Saturday, February 26, 2011

Lost in the Slots


Can you believe it? Here I am, somewhere on the upside of maturity, however old that is, and I've never even seen the inside of a gambling casino. Not unless you count Oceans 11, Rain Man, Leaving Las Vegas, and Viva Las Vegas (on television, that is), and I'm not sure that counts for much. Now, this may not sound like anything to be concerned about, except I've got friends who're younger than me by at least three or four centuries and they've all boldly gone where I've never gone before.

Metaphorically, I've hung around Vegas on numerous occasions, since having been both a minister and a psychotherapist, I'm privy to confessional secrets. You know, what happens in Vegas, stays in Vegas? In other words, whatever you do while you're here, your secret is safe with us. Sounds confessional to me, more or less. Anyway, that and the movies are as close as I've gotten to the real thing until this past Wednesday.

No, I didn't hop a quick flight west after my last patient and gamble the night away, only to show up at my preceptor's office on Thursday, bleary eyed and broke. What I did was drive up to Bangor to see some friends from medical school who are on rotations at Eastern Maine Medical Center and stopped by Hollywood Slots, a real live gambling casino on the edge of downtown. It seemed like a perfect opportunity to take a look at what for some, has been the River of No Return.

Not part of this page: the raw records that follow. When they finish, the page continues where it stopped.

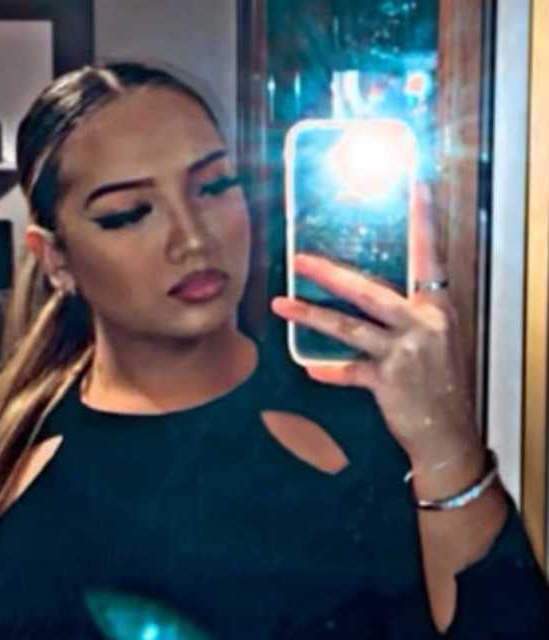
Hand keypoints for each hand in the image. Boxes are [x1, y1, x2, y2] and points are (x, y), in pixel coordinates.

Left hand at [271, 185, 482, 467]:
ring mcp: (405, 353)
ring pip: (348, 328)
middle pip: (369, 291)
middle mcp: (422, 324)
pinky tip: (311, 369)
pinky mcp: (388, 381)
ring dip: (310, 316)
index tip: (415, 188)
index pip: (428, 256)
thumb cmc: (439, 380)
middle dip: (330, 274)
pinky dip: (330, 371)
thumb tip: (370, 291)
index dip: (422, 222)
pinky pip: (349, 372)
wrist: (448, 431)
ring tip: (280, 304)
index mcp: (436, 308)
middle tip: (300, 259)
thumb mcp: (435, 338)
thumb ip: (409, 313)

The first thing I discovered was, it's difficult to just look because the place is an experience in sensory overload. Walking through the glass entry doors, the sound of slot machines clicking over their tumblers dominates all else. Naturally, there was music, a nondescript form of contemporary rock and roll, but no one was dancing like they show in the movies. The gamblers, almost all of them retired persons, were far too busy doing what they came there to do and, besides, the Muzak wasn't likely their cup of tea, anyway.

The next thing I noticed was the lights. Lights from the machines, from fixtures in the ceiling, bright enough to avoid tripping, but not so bright as to take your attention away from the all important one-armed bandits which, it turns out, don't have arms anymore. I suppose that's more of a throwback to the original Oceans 11 with Frank Sinatra and the Rat Pack, still worth renting for a date night at home. The "bandits" they use now are like computer games and operate with the touch of a button.

It rather reminded me of Percy Jackson and the Lightening Thief, though there weren't any pretty girls in skimpy skirts and low-cut blouses offering me magic mushrooms -- talk about bad luck. There were waitresses serving drinks all right, but their uniforms were unremarkable. Either the casino owners assumed male gamblers would be too busy to notice or too old to do anything about it if they did. Curiously, there were no windows in the gambling area, nothing to mark the natural passing of time. A person could get lost in the slots for days and until their money ran out or they fell asleep, they'd never realize what had happened.

As I walked around row upon row of slot machines, I noticed that's all there was. No cigar smoke-filled room with high stakes poker players, no classy roulette table with a tuxedoed James Bond and gorgeous babes hanging on both arms. Maybe I'd misunderstood, but that was my conception of a gambling casino. Slot machines for the low-risk, low return gambler, and gaming tables for the high rollers. I was disappointed. Not that I expected James might call me over and ask if I'd hold his place, using his chips, while he slipped off to the loo -- any winnings were mine to keep -- but stranger things have happened.

At one point, I stopped walking and stood still, listening. At first all the sounds blended together like coffee, chocolate, milk, and sugar in a gigantic Mocha. But then, one by one, first chocolate, then milk, and sugar were flung out of the swirl and I could hear them individually, against the undertone of the machines -- about an A above Middle C on the musical scale. The stereo was three dimensional and the only word I know to describe it is hypnotic. The sound throws the mind's gearshift into neutral, turns off the switch, and drops the key into its pocket, not yours. One instant you're reaching for the key and the next, you're wondering why you wanted to in the first place. And that's how it happens. That's how you forget where you are.

It almost happened to me. My tour had brought me back round near the entry and like someone who's had too much to drink, I fairly staggered out the doors and up the stairs to my car, hoping I had the presence of mind to locate the exit. I headed for Tim Hortons, two doors down, for a bracing dose of sugar and caffeine to clear my head. The pastries tasted better than magic mushrooms and the coffee was all of 92 octane. With scarcely an instant of regret over the thousands of refined sugar calories I was consuming, I slugged down the Joe and drove off into the sunset, though not, unfortunately, like Percy Jackson and his friends, in a "borrowed" Maserati. I guess you can't have everything.